Back in space, all is not lost. Better sensors are going up on satellites all the time and they are whizzing overhead far more often – at least daily. This gives us a better chance of finding gaps in Aotearoa's famous long, white shroud or using new methods to see through the cloud. We expect to see more progress in this area in the very near future.

What should farmers be looking for from pasture measurement technologies?

Farms often have different needs for pasture measurement depending on whether they are multi-farm businesses, owner-operators, sharemilkers or large corporate farms.

Our team recently examined the views of a group of New Zealand and international pasture management experts to determine the important attributes that farmers should expect from pasture measuring devices.

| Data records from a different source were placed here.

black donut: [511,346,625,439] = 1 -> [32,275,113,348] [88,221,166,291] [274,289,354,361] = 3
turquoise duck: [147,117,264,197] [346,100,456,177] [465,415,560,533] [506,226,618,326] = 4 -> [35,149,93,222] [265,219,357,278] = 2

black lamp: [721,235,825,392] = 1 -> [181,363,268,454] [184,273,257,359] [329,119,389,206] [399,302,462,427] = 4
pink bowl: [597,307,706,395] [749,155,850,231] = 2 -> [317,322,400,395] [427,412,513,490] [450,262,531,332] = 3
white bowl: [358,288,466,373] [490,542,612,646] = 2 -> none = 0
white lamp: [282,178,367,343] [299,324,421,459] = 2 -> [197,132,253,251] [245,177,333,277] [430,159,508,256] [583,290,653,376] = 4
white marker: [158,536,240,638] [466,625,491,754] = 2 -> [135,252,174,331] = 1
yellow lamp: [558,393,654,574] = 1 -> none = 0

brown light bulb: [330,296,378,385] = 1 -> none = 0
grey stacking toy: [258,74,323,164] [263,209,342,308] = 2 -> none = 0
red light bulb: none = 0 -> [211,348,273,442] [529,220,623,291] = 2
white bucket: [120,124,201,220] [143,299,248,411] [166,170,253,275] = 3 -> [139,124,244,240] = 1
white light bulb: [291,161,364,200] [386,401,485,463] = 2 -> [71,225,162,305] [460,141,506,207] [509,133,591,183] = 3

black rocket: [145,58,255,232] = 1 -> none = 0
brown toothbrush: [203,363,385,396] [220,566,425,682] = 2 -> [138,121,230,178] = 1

From this it was agreed that important functional requirements included: ease of use; low labour (eg less than 2 hours/100ha); data easily uploaded to any pasture software; and the device calibrated to our ryegrass/clover cultivars.

We identified three main decision-making contexts for pasture data: ranking paddocks; daily allocation of pasture; and identifying paddocks for pasture renewal. The data accuracy and frequency will be different depending on the end use of the data.

For ranking paddocks and assessing the farm average pasture cover, repeatability was considered to be a little more important than accuracy. Measurements need to be every 7-10 days in high pasture growth periods (eg spring) and the data needs to be available within 24 hours of measurement. This is particularly important to consider when subscribing to a contracted service.

For pasture allocation, the measurement needs to be more accurate and the data needs to be available within 2-3 hours but preferably immediately, eg so break fences can be erected while out in the paddock.

If new technology can help you nail these factors then you'll be a fair way towards growing more green – in your paddocks and farm bank balance.

Turning measurement into money - What can you do now to assess your pasture?

Frequency is king: Getting frequent data during high growth periods keeps your finger on the pulse. Augment formal data collection with regular assessment of residuals and the high cover paddocks.

Large farm and many staff? A tow-behind device may be most efficient. Set up your paddocks to make moving around easier and make sure you've got Health and Safety covered off.

Short on time? Think about contracting someone in to measure pasture for you.

Data doesn't make decisions: If you have taken the time to collect data, use it to make good decisions by getting more training for yourself and the team, using good grazing software or a farm consultant.